Daily Data Cleaning Notes: Awk FTW 1

Posted
June 10th 2019

This is a new series of posts aimed at unix newbies or wannabes (we should all wanna be good unix data cleaners). Data cleaning seems to be an issue for data analysts and machine learning people, and indeed it is a constant job when working with data, big data, not quite so big data, or otherwise.

We’re not interested in arguing better ways of doing things (ahem, comp.lang.awk people who like cryptic solutions over easy prototypes and variations). Just helping out the people who might find the page.

Of course, if the people who find the tech interesting also find the civicfeed api’s interesting, great! Sign up your company at the free tier and if you need more, we can always talk.

Today’s task was to add frequent short words appearing in recent extracted phrases to a new, manually curated list. So the first step is to examine the data, which is in a file like this:

 veggie burgers:9927428 10555279 10767759 10624204 10727564 10617964 10773584 10583085 10738073 10735208
allow visitors:10579220 10560538 10545406 10577967 10455055 10693934 10413629 10512040 10488887 10748144
minister yanis varoufakis:10645667 10378236 10748292 10664133 10180502 10644678 10656481 10645404 10699818 10675541

and execute an awk command to pull the first field, delimited by colon:

awk -F ':' '{ print $1 }' alltermstofiles.list > bareterms1

And the result looks like this:

 sufficient infrastructure
vital issue
wants and needs
kerby jean-raymond
lynching case

Now, to be honest, I did the rest in vi, but one should try to do even the easy steps at the command line. Why? So one can just grab the command history and create a script for future automation. Also, vi command steps and stages are harder to show to readers.
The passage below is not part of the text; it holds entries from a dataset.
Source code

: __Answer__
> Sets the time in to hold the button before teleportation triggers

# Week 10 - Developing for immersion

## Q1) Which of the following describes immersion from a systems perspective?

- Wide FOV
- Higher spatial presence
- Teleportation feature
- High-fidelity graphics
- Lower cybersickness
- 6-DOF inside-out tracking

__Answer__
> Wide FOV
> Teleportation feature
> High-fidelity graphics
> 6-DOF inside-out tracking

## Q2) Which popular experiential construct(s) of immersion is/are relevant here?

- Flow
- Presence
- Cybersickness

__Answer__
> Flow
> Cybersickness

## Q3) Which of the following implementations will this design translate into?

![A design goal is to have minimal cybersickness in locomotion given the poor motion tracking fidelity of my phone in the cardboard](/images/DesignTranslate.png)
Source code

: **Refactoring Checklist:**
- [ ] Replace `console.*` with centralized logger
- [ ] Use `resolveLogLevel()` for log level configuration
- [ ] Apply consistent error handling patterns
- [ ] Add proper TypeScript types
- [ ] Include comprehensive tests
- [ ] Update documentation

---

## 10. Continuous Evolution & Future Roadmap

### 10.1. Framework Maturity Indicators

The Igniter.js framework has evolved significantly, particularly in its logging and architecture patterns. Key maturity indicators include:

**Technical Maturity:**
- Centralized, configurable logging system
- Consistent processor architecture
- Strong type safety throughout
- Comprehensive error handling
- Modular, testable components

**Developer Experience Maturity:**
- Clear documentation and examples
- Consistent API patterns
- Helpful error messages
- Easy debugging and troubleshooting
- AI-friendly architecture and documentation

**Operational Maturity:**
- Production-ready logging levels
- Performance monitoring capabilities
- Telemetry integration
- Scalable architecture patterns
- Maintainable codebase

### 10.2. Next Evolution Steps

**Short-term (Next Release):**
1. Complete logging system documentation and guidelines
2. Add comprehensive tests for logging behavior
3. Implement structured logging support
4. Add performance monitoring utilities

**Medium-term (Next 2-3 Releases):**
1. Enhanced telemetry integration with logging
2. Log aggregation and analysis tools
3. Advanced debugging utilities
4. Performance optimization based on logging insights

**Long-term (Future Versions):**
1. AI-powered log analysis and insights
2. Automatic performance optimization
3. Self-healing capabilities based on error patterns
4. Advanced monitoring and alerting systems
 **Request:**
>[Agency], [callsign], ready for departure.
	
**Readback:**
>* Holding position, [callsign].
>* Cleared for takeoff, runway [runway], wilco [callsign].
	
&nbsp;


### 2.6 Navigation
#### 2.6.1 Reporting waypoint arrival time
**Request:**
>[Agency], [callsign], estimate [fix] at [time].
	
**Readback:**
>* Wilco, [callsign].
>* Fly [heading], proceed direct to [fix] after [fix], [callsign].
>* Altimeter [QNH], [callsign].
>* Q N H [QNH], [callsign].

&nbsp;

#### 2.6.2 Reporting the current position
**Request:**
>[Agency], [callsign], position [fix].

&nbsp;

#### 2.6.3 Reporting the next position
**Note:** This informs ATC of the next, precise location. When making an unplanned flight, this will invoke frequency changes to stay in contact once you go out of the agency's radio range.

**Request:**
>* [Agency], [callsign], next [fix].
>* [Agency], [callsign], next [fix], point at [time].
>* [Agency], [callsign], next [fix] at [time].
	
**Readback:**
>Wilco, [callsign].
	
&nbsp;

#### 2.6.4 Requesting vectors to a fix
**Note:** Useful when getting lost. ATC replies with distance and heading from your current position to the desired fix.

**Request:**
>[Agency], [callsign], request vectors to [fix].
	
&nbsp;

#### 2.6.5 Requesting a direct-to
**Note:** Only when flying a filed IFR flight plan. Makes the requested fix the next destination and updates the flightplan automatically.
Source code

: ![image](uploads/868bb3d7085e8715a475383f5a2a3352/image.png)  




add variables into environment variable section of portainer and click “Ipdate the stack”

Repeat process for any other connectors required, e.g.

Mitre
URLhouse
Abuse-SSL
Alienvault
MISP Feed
So this will be a bit more pedantic than real life.

Sed comes in handy to get one word on each line, even though one could go straight to awk counting of words from here. Again, we’re not interested in the most clever way to do things because frankly, a lot of data cleaning is about data integrity. When one takes small steps and views the result at each step, one can keep an eye on data integrity.

sed 's/ /\n/g' bareterms1 | less

 wants
and
needs
kerby
jean-raymond
lynching
case

So we just extend the pipe with a common awk riff that does word counting. Here, each line (a “bare term”) is indexed into the c array, which is my counting array, and the array value c[] at that index [$0] is incremented (++). Yes, associative arrays, yes, auto-initialization at 0 upon first mention.

sed 's/ /\n/g' bareterms1 | awk '{ c[$0]++ } END { for (i in c) print c[i],i }' | less

 2 reliving
4 complexes
3 relaunch
3 ill-fated
1 waynesville
3 hippy
1 cugat
1 self-purification

This looks right, so I add a short-word restriction. I could add it at the end, but why let the associative arrays grow? This kind of data always makes one think about running out of real memory. The change is the insertion of “length($0)<5”. This restricts the counter-increment action to those lines where the term is short. There are plenty of ways to rewrite this, but this is about as clear as it gets.

sed 's/ /\n/g' bareterms1 | awk 'length($0)<5 { c[$0]++ } END { for (i in c) print c[i],i }' |less

 1 cdfw
2 bita
1 plo
1 nata
1 hala
2 bach

Add a sort numeric-reversed-order at the end:

sed 's/ /\n/g' bareterms1 | awk 'length($0)<5 { c[$0]++ } END { for (i in c) print c[i],i }' | sort -nr | less

 1797 time
1305 re
1016 year
879 food
835 plan
827 good
773 bill
757 tax
740 war
714 bank

and pipe it to a file:

sed 's/ /\n/g' bareterms1 | awk 'length($0)<5 { c[$0]++ } END { for (i in c) print c[i],i }' | sort -nr > bareterms2

Always good to hit tab-completion on that filename, after the prefix of, say, “bareterm” to make sure we don’t clobber some existing file, and make sure we are consistent if there are existing naming conventions.

That’s it for the auto-processing part. Next step is to eyeball bareterms2 and do the requisite manual work on it.

It’s always a good idea when looking at long lists to use your browser by the way. Why? Because the editor and terminal views of files just don’t give a big enough picture. One needs to look at the data a lot. In this case, my browser doesn’t render unicode characters without a mime type charset directive, but ok. I get to use ctrl-0, ctrl-minus, and page-down to visualize patterns and problems, insofar as ascii fixedwidth permits. One could also probe the data at the command line with various awk 1-liners, or just grep, but this is as far as we go today.